§ **JOB**:
Keeping pictures out of the copy, restate each record word for word.

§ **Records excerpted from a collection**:
************

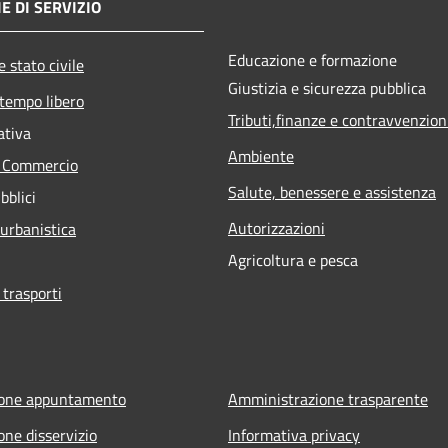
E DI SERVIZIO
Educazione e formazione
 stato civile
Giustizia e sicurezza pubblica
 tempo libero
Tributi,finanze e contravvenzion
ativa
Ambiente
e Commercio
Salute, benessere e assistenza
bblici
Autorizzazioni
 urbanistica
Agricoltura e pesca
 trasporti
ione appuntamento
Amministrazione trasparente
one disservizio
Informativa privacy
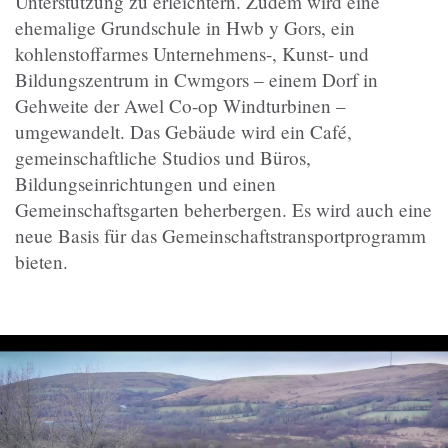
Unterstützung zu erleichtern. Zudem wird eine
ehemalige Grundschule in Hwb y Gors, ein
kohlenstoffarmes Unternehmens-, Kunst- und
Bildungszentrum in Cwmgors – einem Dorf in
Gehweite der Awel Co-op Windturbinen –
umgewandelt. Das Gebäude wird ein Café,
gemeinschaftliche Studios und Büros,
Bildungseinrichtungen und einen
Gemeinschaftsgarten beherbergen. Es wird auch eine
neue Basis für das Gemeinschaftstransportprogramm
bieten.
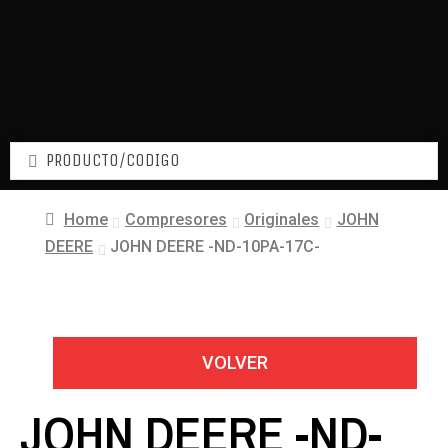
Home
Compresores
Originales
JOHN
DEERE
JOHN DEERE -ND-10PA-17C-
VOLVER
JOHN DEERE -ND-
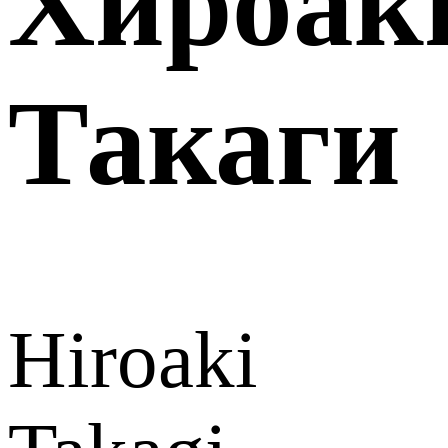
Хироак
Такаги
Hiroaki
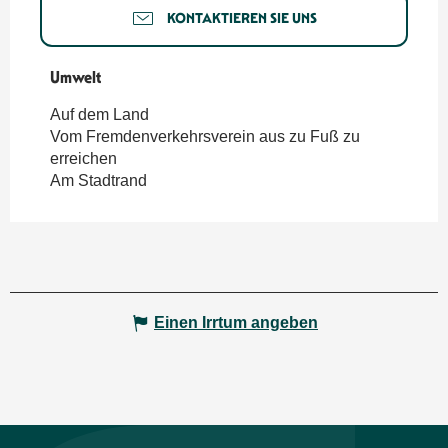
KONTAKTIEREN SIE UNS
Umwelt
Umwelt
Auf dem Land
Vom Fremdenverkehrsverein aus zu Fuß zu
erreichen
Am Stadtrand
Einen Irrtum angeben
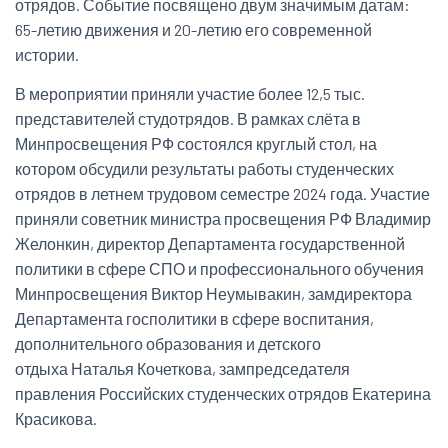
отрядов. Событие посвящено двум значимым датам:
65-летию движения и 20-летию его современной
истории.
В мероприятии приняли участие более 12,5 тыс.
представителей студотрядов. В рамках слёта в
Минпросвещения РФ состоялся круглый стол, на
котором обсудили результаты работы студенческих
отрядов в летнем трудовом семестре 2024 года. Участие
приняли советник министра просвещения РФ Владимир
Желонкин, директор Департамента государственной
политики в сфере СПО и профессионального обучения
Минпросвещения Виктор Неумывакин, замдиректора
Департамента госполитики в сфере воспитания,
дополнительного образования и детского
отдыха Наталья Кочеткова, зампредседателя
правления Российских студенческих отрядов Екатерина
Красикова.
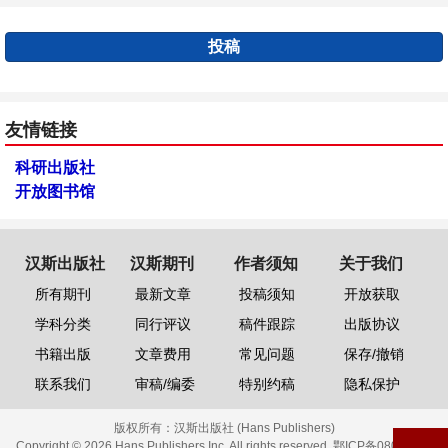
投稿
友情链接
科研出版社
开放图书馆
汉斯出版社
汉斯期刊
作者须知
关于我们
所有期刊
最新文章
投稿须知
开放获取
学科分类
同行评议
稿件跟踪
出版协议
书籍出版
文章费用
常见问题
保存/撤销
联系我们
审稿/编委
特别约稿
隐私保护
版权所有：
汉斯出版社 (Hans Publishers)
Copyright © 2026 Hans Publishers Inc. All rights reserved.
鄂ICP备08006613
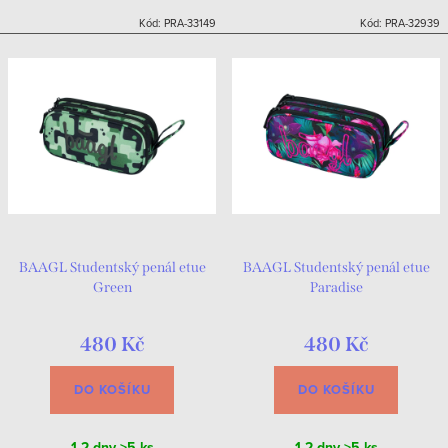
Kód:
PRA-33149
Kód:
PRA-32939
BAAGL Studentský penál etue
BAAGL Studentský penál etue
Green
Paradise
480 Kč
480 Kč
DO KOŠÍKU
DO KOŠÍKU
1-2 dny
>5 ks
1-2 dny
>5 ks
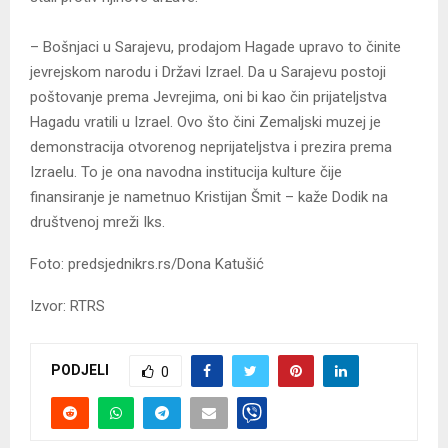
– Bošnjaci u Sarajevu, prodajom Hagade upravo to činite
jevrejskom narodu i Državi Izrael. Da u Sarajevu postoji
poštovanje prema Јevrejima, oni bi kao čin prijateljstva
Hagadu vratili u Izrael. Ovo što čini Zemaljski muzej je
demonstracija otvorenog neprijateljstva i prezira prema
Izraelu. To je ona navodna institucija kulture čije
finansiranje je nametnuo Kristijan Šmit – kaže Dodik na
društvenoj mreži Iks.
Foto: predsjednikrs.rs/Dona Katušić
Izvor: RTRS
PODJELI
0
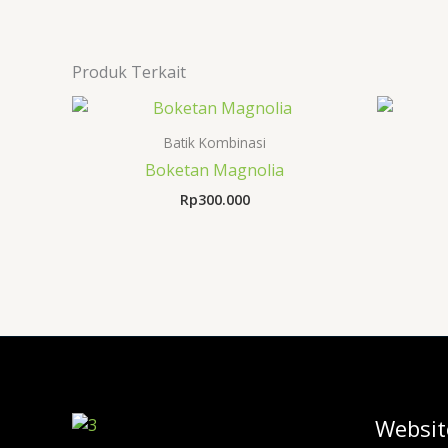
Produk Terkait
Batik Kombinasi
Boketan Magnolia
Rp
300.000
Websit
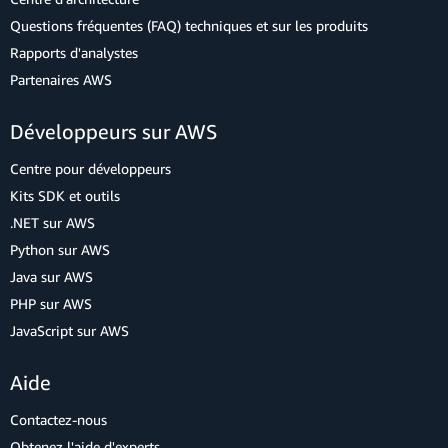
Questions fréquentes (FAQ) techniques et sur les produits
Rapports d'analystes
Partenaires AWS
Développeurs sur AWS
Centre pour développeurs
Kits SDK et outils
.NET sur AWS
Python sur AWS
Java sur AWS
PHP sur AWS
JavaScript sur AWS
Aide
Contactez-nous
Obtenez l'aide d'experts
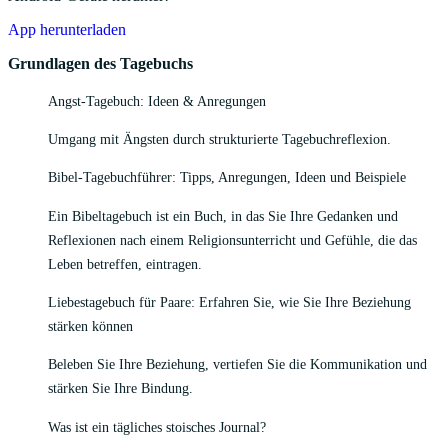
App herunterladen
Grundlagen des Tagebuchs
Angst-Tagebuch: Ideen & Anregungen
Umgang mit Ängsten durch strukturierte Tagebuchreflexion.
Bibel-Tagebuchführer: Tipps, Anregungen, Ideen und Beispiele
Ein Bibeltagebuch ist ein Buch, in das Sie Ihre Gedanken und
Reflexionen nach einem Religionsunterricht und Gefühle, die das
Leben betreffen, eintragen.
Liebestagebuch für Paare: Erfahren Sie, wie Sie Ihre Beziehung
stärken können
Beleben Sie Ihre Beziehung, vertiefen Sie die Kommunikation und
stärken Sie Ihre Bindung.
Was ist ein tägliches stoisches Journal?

************

§ **RESPONSE**:
E DI SERVIZIO
Educazione e formazione
 stato civile
Giustizia e sicurezza pubblica
 tempo libero
Tributi,finanze e contravvenzion
ativa
Ambiente
e Commercio
Salute, benessere e assistenza
bblici
Autorizzazioni
 urbanistica
Agricoltura e pesca
 trasporti
ione appuntamento
Amministrazione trasparente
one disservizio
Informativa privacy
Unterstützung zu erleichtern. Zudem wird eine
ehemalige Grundschule in Hwb y Gors, ein
kohlenstoffarmes Unternehmens-, Kunst- und
Bildungszentrum in Cwmgors – einem Dorf in
Gehweite der Awel Co-op Windturbinen –
umgewandelt. Das Gebäude wird ein Café,
gemeinschaftliche Studios und Büros,
Bildungseinrichtungen und einen
Gemeinschaftsgarten beherbergen. Es wird auch eine
neue Basis für das Gemeinschaftstransportprogramm
bieten.
Home
Compresores
Originales
JOHN
DEERE
JOHN DEERE -ND-10PA-17C-
VOLVER
JOHN DEERE -ND-
Хироак
Такаги
Hiroaki
KONTAKTIEREN SIE UNS
Umwelt
Umwelt
Auf dem Land
Vom Fremdenverkehrsverein aus zu Fuß zu
erreichen
Am Stadtrand
Einen Irrtum angeben
отрядов. Событие посвящено двум значимым датам:
65-летию движения и 20-летию его современной
истории.
В мероприятии приняли участие более 12,5 тыс.
представителей студотрядов. В рамках слёта в
Минпросвещения РФ состоялся круглый стол, на
котором обсудили результаты работы студенческих
отрядов в летнем трудовом семестре 2024 года. Участие
приняли советник министра просвещения РФ Владимир
Желонкин, директор Департамента государственной
политики в сфере СПО и профессионального обучения
Минпросвещения Виктор Неумывакин, замдиректора
Департамента госполитики в сфере воспитания,
дополнительного образования и детского
отдыха Наталья Кочеткова, зампредседателя
правления Российских студенческих отрядов Екатерина
Красикова.
投稿
友情链接
科研出版社
开放图书馆
汉斯出版社
汉斯期刊
作者须知
关于我们
所有期刊
最新文章
投稿须知
开放获取
学科分类
同行评议
稿件跟踪
出版协议
书籍出版
文章费用
常见问题
保存/撤销
联系我们
审稿/编委
特别约稿
隐私保护
版权所有：
汉斯出版社 (Hans Publishers)
Copyright © 2026 Hans Publishers Inc. All rights reserved.
鄂ICP备08006613
Kód:
PRA-33149
Kód:
PRA-32939
BAAGL Studentský penál etue
BAAGL Studentský penál etue
Green
Paradise
480 Kč
480 Kč
DO KOŠÍKU
DO KOŠÍKU
1-2 dny
>5 ks
1-2 dny
>5 ks
– Bošnjaci u Sarajevu, prodajom Hagade upravo to činite
jevrejskom narodu i Državi Izrael. Da u Sarajevu postoji
poštovanje prema Јevrejima, oni bi kao čin prijateljstva
Hagadu vratili u Izrael. Ovo što čini Zemaljski muzej je
demonstracija otvorenog neprijateljstva i prezira prema
Izraelu. To je ona navodna institucija kulture čije
finansiranje je nametnuo Kristijan Šmit – kaže Dodik na
društvenoj mreži Iks.
Foto: predsjednikrs.rs/Dona Katušić
Izvor: RTRS
PODJELI
0
Produk Terkait
Batik Kombinasi
Boketan Magnolia
Rp
300.000
Websit
Questions fréquentes (FAQ) techniques et sur les produits
Rapports d'analystes
Partenaires AWS
Développeurs sur AWS
Centre pour développeurs
Kits SDK et outils
.NET sur AWS
Python sur AWS
Java sur AWS
PHP sur AWS
JavaScript sur AWS
Aide
Contactez-nous
Obtenez l'aide d'experts
App herunterladen
Grundlagen des Tagebuchs
Angst-Tagebuch: Ideen & Anregungen
Umgang mit Ängsten durch strukturierte Tagebuchreflexion.
Bibel-Tagebuchführer: Tipps, Anregungen, Ideen und Beispiele
Ein Bibeltagebuch ist ein Buch, in das Sie Ihre Gedanken und
Reflexionen nach einem Religionsunterricht und Gefühle, die das
Leben betreffen, eintragen.
Liebestagebuch für Paare: Erfahren Sie, wie Sie Ihre Beziehung
stärken können
Beleben Sie Ihre Beziehung, vertiefen Sie die Kommunikation und
stärken Sie Ihre Bindung.
Was ist ein tägliches stoisches Journal?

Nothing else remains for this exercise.